Every entry below must be transcribed exactly, with no line missing.

Revision comparison data
----------------------------------------
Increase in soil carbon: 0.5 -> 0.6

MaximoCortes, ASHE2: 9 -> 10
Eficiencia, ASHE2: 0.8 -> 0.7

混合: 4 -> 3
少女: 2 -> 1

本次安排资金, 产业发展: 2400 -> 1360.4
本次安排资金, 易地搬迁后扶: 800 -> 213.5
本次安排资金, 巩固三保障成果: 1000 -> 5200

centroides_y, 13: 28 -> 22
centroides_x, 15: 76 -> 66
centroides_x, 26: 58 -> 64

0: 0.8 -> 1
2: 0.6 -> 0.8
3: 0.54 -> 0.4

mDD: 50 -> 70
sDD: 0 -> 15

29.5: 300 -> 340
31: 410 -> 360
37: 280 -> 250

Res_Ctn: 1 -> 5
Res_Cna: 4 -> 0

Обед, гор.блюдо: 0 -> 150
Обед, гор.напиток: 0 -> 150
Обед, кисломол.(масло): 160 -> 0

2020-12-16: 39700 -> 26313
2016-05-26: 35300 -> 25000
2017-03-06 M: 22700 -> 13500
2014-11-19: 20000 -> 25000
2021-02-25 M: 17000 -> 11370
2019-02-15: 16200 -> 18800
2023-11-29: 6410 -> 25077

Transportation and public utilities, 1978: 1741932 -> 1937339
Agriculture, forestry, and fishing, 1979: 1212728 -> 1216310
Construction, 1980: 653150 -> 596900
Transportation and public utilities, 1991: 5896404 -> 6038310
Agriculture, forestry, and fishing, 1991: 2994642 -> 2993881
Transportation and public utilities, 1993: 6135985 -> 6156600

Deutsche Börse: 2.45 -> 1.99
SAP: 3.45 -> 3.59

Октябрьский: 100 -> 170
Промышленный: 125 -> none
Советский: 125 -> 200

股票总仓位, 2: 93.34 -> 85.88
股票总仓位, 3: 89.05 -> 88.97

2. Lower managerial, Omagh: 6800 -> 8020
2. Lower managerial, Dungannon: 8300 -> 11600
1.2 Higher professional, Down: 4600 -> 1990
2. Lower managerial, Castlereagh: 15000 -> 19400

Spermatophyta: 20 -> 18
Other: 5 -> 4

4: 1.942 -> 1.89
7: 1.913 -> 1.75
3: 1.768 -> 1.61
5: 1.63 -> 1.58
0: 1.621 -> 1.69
----------------------------------------
_Task answer_
Increase in soil carbon: 0.5 -> 0.6

MaximoCortes, ASHE2: 9 -> 10
Eficiencia, ASHE2: 0.8 -> 0.7

混合: 4 -> 3
少女: 2 -> 1

本次安排资金, 产业发展: 2400 -> 1360.4
本次安排资金, 易地搬迁后扶: 800 -> 213.5
本次安排资金, 巩固三保障成果: 1000 -> 5200

centroides_y, 13: 28 -> 22
centroides_x, 15: 76 -> 66
centroides_x, 26: 58 -> 64

0: 0.8 -> 1
2: 0.6 -> 0.8
3: 0.54 -> 0.4

mDD: 50 -> 70
sDD: 0 -> 15

29.5: 300 -> 340
31: 410 -> 360
37: 280 -> 250

Res_Ctn: 1 -> 5
Res_Cna: 4 -> 0

Обед, гор.блюдо: 0 -> 150
Обед, гор.напиток: 0 -> 150
Обед, кисломол.(масло): 160 -> 0

2020-12-16: 39700 -> 26313
2016-05-26: 35300 -> 25000
2017-03-06 M: 22700 -> 13500
2014-11-19: 20000 -> 25000
2021-02-25 M: 17000 -> 11370
2019-02-15: 16200 -> 18800
2023-11-29: 6410 -> 25077

Transportation and public utilities, 1978: 1741932 -> 1937339
Agriculture, forestry, and fishing, 1979: 1212728 -> 1216310
Construction, 1980: 653150 -> 596900
Transportation and public utilities, 1991: 5896404 -> 6038310
Agriculture, forestry, and fishing, 1991: 2994642 -> 2993881
Transportation and public utilities, 1993: 6135985 -> 6156600

Deutsche Börse: 2.45 -> 1.99
SAP: 3.45 -> 3.59

Октябрьский: 100 -> 170
Промышленный: 125 -> none
Советский: 125 -> 200

股票总仓位, 2: 93.34 -> 85.88
股票总仓位, 3: 89.05 -> 88.97

2. Lower managerial, Omagh: 6800 -> 8020
2. Lower managerial, Dungannon: 8300 -> 11600
1.2 Higher professional, Down: 4600 -> 1990
2. Lower managerial, Castlereagh: 15000 -> 19400

Spermatophyta: 20 -> 18
Other: 5 -> 4

4: 1.942 -> 1.89
7: 1.913 -> 1.75
3: 1.768 -> 1.61
5: 1.63 -> 1.58
0: 1.621 -> 1.69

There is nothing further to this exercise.